* Excerpt provided *
_ _ _ _ _
Nicolas Dichtel <nicolas.dichtel@...nd.com> writes:

> Le 25/02/2015 01:48, Eugene Yakubovich a écrit :
>> Hello,
>>
>> rtnetlink's RTM_NEWLINK allows for specifying the network namespace in
>> which the link is to be created via IFLA_NET_NS_PID or IFLA_NET_NS_FD.
>> This not only saves a user a call to move the link into the target
>> namespace, it can avoid a potential ifname conflict. For example, if
>> creating eth0 in another namespace and the current one already has
>> eth0.
>>
>> Unfortunately, this is not the current behavior. If the user specifies
>> IFLA_IFNAME, leaves ifinfomsg.ifi_index unspecified and sets
>> NLM_F_EXCL flag, as in the case of creating a new link, the call will
>> fail with EEXIST in cases where there's a name conflict.
>>
>> rtnl_newlink() will:
>>
>> if (ifname[0])
>>      dev = __dev_get_by_name(net, ifname);
> Yes, it seems that this should be done in "dest_net" or "link_net".

Ugh.  Looking at that code I think the link_net is at best extremely
confusing most likely semantically broken the way it is being
interpreted in rtnl_newlink.  More in another email message.

The original semantics and what seems mostly reasonable because the
network device in some sense lives in multiple network namespaces
as it is being created is that the network device name be unique
in both namespaces.

The code that creates a network devices fundamentally needs to know
about both namespaces network devices like the macvlan driver need
to find their lower devices in the original network namespace.

I think we could possibly remove the restriction for the names of newly
created network devices being unique in both network namespaces but I
don't think the code changes will be trivial.
_ _ _ _ _
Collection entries
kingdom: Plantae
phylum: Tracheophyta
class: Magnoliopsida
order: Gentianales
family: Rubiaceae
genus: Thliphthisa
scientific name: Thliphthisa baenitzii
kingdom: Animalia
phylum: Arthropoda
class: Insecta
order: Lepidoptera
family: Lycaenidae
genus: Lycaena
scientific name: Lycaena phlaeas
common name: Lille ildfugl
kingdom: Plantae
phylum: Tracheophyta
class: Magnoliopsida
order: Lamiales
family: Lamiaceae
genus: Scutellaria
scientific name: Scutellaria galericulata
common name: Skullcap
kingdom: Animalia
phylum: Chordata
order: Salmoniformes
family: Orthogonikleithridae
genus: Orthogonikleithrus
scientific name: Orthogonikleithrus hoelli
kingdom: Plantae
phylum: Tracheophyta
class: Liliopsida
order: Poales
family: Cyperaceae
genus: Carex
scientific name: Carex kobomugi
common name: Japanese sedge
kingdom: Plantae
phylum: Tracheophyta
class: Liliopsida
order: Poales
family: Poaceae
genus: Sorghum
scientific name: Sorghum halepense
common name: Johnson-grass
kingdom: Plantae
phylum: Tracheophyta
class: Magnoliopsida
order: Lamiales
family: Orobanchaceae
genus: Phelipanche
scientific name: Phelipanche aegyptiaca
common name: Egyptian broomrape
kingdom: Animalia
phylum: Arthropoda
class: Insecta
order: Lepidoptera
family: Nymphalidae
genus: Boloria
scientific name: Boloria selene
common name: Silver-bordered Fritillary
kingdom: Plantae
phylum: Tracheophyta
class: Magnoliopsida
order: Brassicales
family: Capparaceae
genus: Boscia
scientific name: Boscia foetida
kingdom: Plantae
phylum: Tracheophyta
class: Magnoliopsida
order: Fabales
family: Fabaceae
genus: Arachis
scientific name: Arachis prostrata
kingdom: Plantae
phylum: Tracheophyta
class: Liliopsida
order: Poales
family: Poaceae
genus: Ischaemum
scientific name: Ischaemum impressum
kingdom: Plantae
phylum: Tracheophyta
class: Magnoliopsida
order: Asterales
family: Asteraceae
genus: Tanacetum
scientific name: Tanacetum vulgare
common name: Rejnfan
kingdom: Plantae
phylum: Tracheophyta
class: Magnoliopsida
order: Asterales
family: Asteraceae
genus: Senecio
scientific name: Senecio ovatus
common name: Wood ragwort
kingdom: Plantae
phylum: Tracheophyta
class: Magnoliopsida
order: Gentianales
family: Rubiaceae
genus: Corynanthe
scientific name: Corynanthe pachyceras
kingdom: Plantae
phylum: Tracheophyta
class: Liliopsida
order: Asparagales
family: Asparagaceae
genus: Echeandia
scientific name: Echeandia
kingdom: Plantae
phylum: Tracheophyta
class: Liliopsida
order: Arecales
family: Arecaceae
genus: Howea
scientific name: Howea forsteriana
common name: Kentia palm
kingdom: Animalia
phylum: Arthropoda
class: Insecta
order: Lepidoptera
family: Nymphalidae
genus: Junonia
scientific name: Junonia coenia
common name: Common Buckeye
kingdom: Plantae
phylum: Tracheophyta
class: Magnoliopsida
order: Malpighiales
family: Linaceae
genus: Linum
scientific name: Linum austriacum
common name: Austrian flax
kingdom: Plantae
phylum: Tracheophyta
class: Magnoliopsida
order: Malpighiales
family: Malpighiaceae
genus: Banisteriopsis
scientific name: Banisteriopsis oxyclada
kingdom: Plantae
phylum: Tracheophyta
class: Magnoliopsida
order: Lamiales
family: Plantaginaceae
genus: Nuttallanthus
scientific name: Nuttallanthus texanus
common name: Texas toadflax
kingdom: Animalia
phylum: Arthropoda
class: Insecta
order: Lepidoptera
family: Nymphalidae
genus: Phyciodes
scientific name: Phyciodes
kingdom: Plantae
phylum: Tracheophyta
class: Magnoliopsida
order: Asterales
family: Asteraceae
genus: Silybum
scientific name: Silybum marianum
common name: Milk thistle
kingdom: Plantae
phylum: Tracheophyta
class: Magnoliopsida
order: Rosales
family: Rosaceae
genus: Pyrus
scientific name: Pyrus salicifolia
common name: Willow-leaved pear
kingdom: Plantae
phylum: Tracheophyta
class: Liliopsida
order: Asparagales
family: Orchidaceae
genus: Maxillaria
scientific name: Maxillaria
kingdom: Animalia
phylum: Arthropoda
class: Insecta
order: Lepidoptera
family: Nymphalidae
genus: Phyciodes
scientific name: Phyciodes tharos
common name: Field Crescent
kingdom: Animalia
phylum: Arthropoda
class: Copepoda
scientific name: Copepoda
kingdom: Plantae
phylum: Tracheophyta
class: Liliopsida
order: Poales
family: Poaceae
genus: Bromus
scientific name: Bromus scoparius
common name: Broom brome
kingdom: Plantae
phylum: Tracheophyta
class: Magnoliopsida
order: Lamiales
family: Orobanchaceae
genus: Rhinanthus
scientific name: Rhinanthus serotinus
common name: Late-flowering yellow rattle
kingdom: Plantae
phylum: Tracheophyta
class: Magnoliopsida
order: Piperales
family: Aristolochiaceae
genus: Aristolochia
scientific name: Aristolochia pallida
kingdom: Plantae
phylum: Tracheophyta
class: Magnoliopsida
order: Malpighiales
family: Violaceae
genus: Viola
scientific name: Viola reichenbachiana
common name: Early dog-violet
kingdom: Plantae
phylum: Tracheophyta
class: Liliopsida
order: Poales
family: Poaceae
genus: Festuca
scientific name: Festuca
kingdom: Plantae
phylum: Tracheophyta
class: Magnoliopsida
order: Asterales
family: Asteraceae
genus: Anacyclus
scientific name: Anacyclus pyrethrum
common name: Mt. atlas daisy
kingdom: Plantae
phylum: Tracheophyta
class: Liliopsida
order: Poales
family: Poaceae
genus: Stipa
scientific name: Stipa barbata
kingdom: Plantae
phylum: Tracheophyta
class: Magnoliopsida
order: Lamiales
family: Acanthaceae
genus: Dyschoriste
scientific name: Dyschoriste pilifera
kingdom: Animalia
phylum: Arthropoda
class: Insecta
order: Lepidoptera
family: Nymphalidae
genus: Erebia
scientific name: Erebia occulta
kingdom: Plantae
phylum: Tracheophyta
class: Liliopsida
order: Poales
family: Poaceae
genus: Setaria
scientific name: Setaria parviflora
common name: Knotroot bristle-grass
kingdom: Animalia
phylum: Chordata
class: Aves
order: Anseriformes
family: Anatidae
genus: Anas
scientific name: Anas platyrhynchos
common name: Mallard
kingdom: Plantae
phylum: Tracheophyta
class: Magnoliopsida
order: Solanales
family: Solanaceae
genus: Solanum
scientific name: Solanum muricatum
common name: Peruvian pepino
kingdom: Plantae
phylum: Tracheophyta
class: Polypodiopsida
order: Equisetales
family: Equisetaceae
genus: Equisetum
_ _ _ _ _
* Given instruction 1 *
Decide whether each statement agrees with the mailing-list message. For each, answer yes or no and quote the words from the message that settle it.
(a) Under the original semantics, a new network device's name must be unique in both namespaces.
(b) The writer expects that removing the uniqueness restriction would take only trivial code changes.
(c) The macvlan driver has to find its lower devices in the original network namespace.
* Given instruction 2 *
Update the entries from their first line through the line that contains "scientific name: Orthogonikleithrus hoelli", replacing "common name" with "vernacular name" and leaving everything else unchanged. Give only those lines.
The entries have no connection to the mailing-list message.

* Final result 1 *
(a) Yes: "the network device name be unique in both namespaces"
(b) No: "I don't think the code changes will be trivial"
(c) Yes: "the macvlan driver need to find their lower devices in the original network namespace"

* Final result 2 *
kingdom: Plantae
phylum: Tracheophyta
class: Magnoliopsida
order: Gentianales
family: Rubiaceae
genus: Thliphthisa
scientific name: Thliphthisa baenitzii
kingdom: Animalia
phylum: Arthropoda
class: Insecta
order: Lepidoptera
family: Lycaenidae
genus: Lycaena
scientific name: Lycaena phlaeas
vernacular name: Lille ildfugl
kingdom: Plantae
phylum: Tracheophyta
class: Magnoliopsida
order: Lamiales
family: Lamiaceae
genus: Scutellaria
scientific name: Scutellaria galericulata
vernacular name: Skullcap
kingdom: Animalia
phylum: Chordata
order: Salmoniformes
family: Orthogonikleithridae
genus: Orthogonikleithrus
scientific name: Orthogonikleithrus hoelli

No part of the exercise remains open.